Nigeria in May exported 1.89 million barrels
per day, contrary to fears that crude export has dropped to as low as 1.3
million barrel per day. Data released by Windward, a maritime intelligence firm
showed that Nigeria’s crude oil exports in May dropped by just 62,000 barrels
per day (bpd) from April, with exports still reaching 1.89 million bpd. Bonga oil
field ...alleged source of the massive spill Windward tracks all exports coming
from Nigeria including crude oil, condensates and ship-to-ship transfers, so
its figures are nearly always higher than estimates of crude oil production
alone.
But its figures indicate
that Nigeria exported between 300,000-500,0000 bpd more than what OPEC and
other agencies thought it had produced in May. Repeated militant attacks
Nigeria, according to the firm, kept exporting crude oil at a largely steady
pace in May, though below historical levels, despite repeated militant attacks
on its infrastructure that drove output down to 30-year lows and helped global
prices rise, the data showed.
The data from the maritime
intelligence firm, Windward, and Thomson Reuters revealed a far smaller drop in
exports from April to May than most in the market had suggested. It suggested
that Nigerian oil production is more resilient than many thought.
The oil industry has been
grappling with a spate of militant attacks that took out the Forcados crude oil
stream in February and affected Bonny Light, Brass River and Escravos in May,
mainly by targeting pipelines taking crude to export terminals. An accident on
the terminal exporting Qua Iboe, its largest oil stream, further knocked
production and led the International Energy Agency (IEA) to declare May
production at 30-year lows of 1.37 million bpd. But Windward showed May exports
dropping by just 62,000 barrels per day (bpd) from April, with exports still
reaching 1.89 million bpd. The figures are significant, particularly as the
government announced a 30-day ceasefire with militants yesterday that could
forestall further attacks on oil sites. “It was the gains from small fields
that offset declines from others,” said James Davis, head of crude supply at
FGE Energy. “The disruptions in the fields that were out was pretty much what
we expected. What we didn’t expect was the marginal increases in other fields.”
Reuters data showed total exports in May at roughly 1.67 million bpd, down from
1.77 million bpd in April, and also a rise in exports of grades including
Bonga, Agbami, Antan, Amenam, Okwori that helped offset the losses.
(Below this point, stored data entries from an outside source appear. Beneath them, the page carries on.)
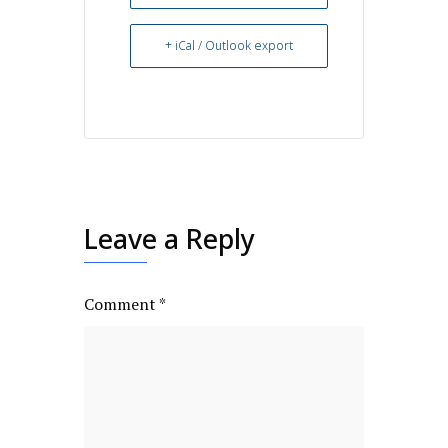
+ iCal / Outlook export
Leave a Reply
Comment
*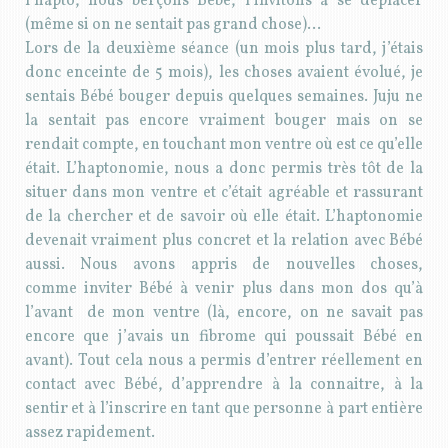
l’hapto, nous berçons Bébé, l’invitons à se déplacer
(même si on ne sentait pas grand chose)…
Lors de la deuxième séance (un mois plus tard, j’étais
donc enceinte de 5 mois), les choses avaient évolué, je
sentais Bébé bouger depuis quelques semaines. Juju ne
la sentait pas encore vraiment bouger mais on se
rendait compte, en touchant mon ventre où est ce qu’elle
était. L’haptonomie, nous a donc permis très tôt de la
situer dans mon ventre et c’était agréable et rassurant
de la chercher et de savoir où elle était. L’haptonomie
devenait vraiment plus concret et la relation avec Bébé
aussi. Nous avons appris de nouvelles choses,
comme inviter Bébé à venir plus dans mon dos qu’à
l’avant de mon ventre (là, encore, on ne savait pas
encore que j’avais un fibrome qui poussait Bébé en
avant). Tout cela nous a permis d’entrer réellement en
contact avec Bébé, d’apprendre à la connaitre, à la
sentir et à l’inscrire en tant que personne à part entière
assez rapidement.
The figures remain sustantially below the
close to 2 million bpd Nigeria has exprted in the best of times. Still, they
suggest that many industry observers, for example the “secondary sources”
polled by OPEC that pegged Nigeria’s May production at around 1.4 million bpd,
were overly pessimistic about its ability to keep pumping. Trade sources noted
that some of the oil could have come from crude stored at export terminals and
on ships offshore.
But these volumes are not
typically substantial in Nieria, and most traders noted that oil kept flowing
from streams that had been repeatedly attacked, including Bonny Light and Brass
River, while the Qua Iboe outage was shorter-lived than expected.
According to Windward data,
22 million barrels exported in the last 10 days of May pushed exports closer to
par with April. Davis said the full ramifications of Nigeria’s unrest remain
unclear. The rise in Qua Iboe exports would be offset by further declines in
Bonny Light and Brass River, both of which have faced additional strikes. “The
real impact would be whether there is damage at a field level that is
significant enough to have a long term impact” Davis said.